▶ WRITTEN TASK:
Below are the records; locate each line with the word "Čitluk" and copy it.
══ ENTRIES SHOWN
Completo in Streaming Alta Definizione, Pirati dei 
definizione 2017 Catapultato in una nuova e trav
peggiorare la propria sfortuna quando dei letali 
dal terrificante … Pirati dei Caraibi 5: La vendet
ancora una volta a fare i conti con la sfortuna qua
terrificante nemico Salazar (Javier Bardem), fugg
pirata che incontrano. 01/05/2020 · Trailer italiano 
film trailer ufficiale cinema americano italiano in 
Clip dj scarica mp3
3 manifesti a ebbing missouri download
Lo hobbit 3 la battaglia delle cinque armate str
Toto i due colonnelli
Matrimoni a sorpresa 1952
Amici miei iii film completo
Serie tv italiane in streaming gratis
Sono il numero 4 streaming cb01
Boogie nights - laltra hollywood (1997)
════
══ ENTRIES SHOWN
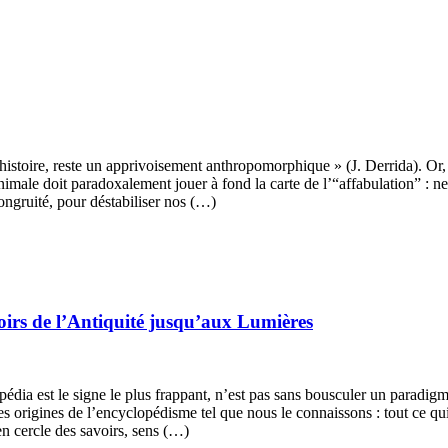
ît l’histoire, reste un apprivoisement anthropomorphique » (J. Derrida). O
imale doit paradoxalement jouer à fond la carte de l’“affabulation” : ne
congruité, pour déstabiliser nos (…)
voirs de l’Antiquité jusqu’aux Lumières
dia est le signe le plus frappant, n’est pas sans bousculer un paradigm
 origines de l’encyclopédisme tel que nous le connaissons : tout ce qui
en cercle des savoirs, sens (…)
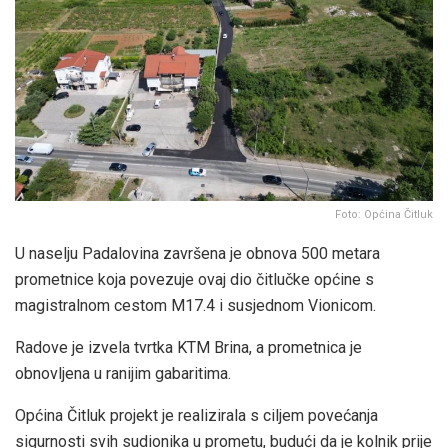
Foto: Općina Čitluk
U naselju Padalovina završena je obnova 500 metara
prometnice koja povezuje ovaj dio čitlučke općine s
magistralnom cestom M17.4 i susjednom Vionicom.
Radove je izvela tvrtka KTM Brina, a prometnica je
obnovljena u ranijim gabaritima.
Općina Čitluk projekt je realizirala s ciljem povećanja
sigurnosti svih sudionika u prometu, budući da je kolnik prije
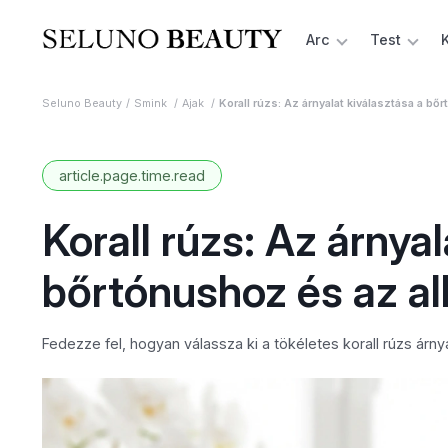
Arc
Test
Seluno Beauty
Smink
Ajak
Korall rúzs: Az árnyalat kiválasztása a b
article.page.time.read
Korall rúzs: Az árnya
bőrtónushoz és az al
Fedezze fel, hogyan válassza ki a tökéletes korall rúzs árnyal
════
══ ENTRIES SHOWN
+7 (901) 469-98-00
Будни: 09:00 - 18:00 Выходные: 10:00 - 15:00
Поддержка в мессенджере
════
▶ EXPECTED ANSWER:
Foto: Općina Čitluk
Općina Čitluk projekt je realizirala s ciljem povećanja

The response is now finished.